One mud-caked wingtip stomped forward with a wet squelch. Harold’s opaque eyes focused on her with malevolent intent, prompting her skin to prickle with the creepy-crawlies. If this was real, I’d probably be peeing myself right about now.
Deciding that it was way past time to wake her ass up, she pinched her arm—and yelped at the resulting sting. “Holy shit, I am awake.” Numb disbelief paralyzed her limbs. There could be no way in hell this was actually happening. Only it was. Dead Harold definitely wasn’t a figment of her imagination.
Her eyes widening, she stared at the corpse’s shuffling advance. A mix of fear and panic raced through her, competing with the irrational part of her brain that kept dredging up images of her uncle teaching her how to play his old Gibson guitar while they both belted out the words to Otis Redding’s “Dock of the Bay”. She’d sung the song in tribute at Harold’s memorial, certain he’d been watching from the afterlife with a huge grin on his face.
Only he wasn’t smiling now. If anything, his face held the scariest expression she’d ever seen. She gulped and struggled to fight off a renewed surge of terror. This was Harold. He would never hurt a fly, much less—
His pale, waxy features twisting with ugly menace, Harold lunged forward. Long, boney fingers swiped the air inches away from her head. “Graw.”
She’d seen enough zombie movies to know that loosely translated, graw meant Hmm, which of your tasty appendages should I snack on first?
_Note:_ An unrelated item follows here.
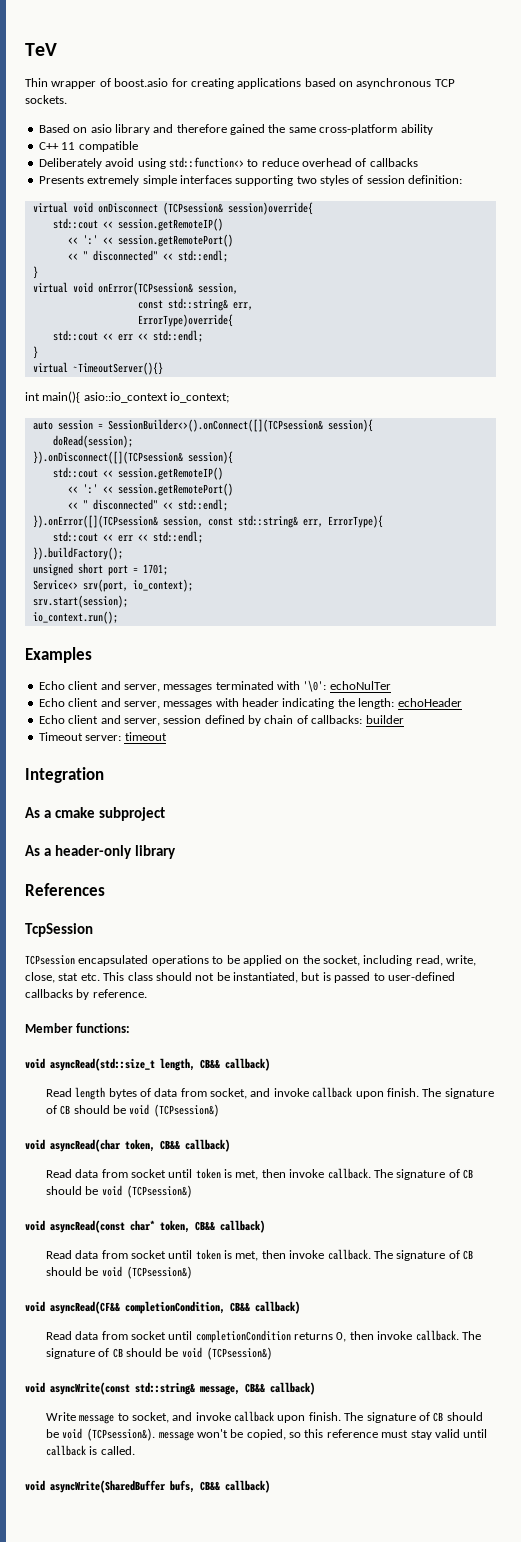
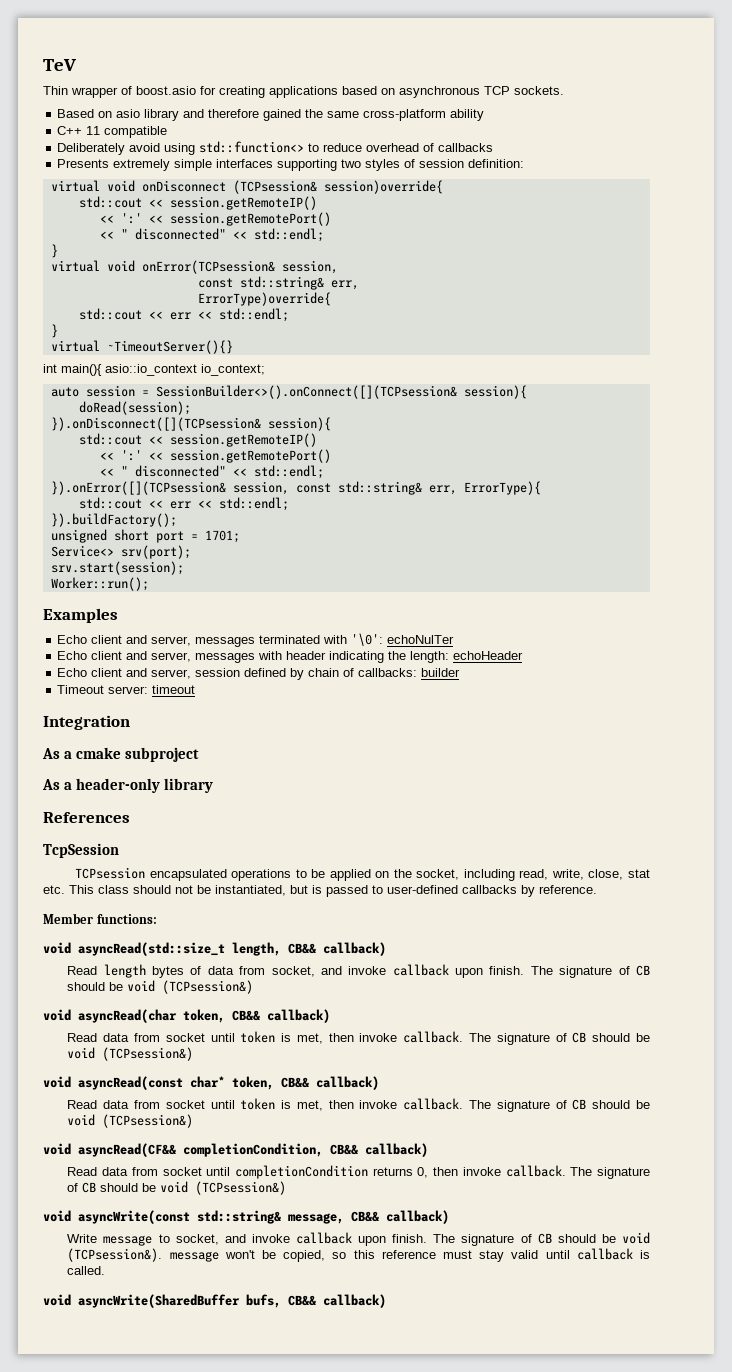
[82,579,193,592] srv(port, io_context); -> [120,545,191,559] srv(port);
[32,611,118,624] io_context.run(); -> [50,577,149,591] Worker::run();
A pathetic excuse for a scream gurgling from her throat, she scrambled sideways, battling to escape her uncle’s windmilling arms and the imprisoning blanket. Finally free of the covers, she tumbled off the bed and ducked to a crouch near the closet. Crawling toward the corner of the mattress, she peeked past the dangling quilt. Yep, deceased relative still there and blocking the only means of exit.
Heartbeat roaring in her ears, she considered her options. Only one sounded good at the moment—getting the fuck out of there, with all her limbs still attached. Which meant she needed a weapon. Keeping low to the floor, she scanned her immediate area. On the far side of the dresser, a piece of exercise equipment caught her eye. A part of her couldn’t believe she was actually considering defending herself with a freakin’ ThighBlaster. An even bigger part wondered why the hell Griff owned a ThighBlaster. She’d have to give him major shit about that one.
Assuming she lived long enough. Of course, there wasn’t much chance of that happening if she didn’t leave her pathetic hidey hole and haul ass over to the dresser. Easier said than done when her stubborn toes were currently fused to the carpet.
She sucked in a deep breath. “Damn it, you can do this.” With Herculean effort, she pried her feet from the floor and scrambled toward the dresser. Another loud “Graw” rasped nearby—way too close—and she dove for the ThighBlaster, her flattened palms and bare knees plowing through the carpet. Her fingers wrapped around the ThighBlaster’s rubber handle at the exact moment a dark wingtip squished into view. The stench hit her full blast. Wet, moldy wool and the sick sweetness of formaldehyde.
Holding her breath, she jerked her gaze upward and locked stares with Harold. Any thought of trying to convince her uncle’s corpse that he didn’t want to make a snack out of her instantly died. The creature looming over her with murderous zeal in its eyes wouldn’t be swayed by her pleas. His hand swiped at her. She ducked, striking out with the ThighBlaster. It hit him square in the ankle, hard, and he wobbled. Seizing the opportunity, she struck again, swinging her makeshift weapon with a howl of determination. It crunched against his kneecap. Grunting, Harold clamped onto the ThighBlaster and jerked it upward. Jemma—still holding her end tight—slammed into him, her nose indenting his left breast pocket.
Oh God, dead person cooties. Shuddering, she scooted backward. Zombie Harold lashed out with the ThighBlaster, and she catapulted over the dresser’s edge to avoid getting bashed in the head. “If this is about the butt-ugly flower arrangement my parents sent to the funeral, I swear I had nothing to do with it.”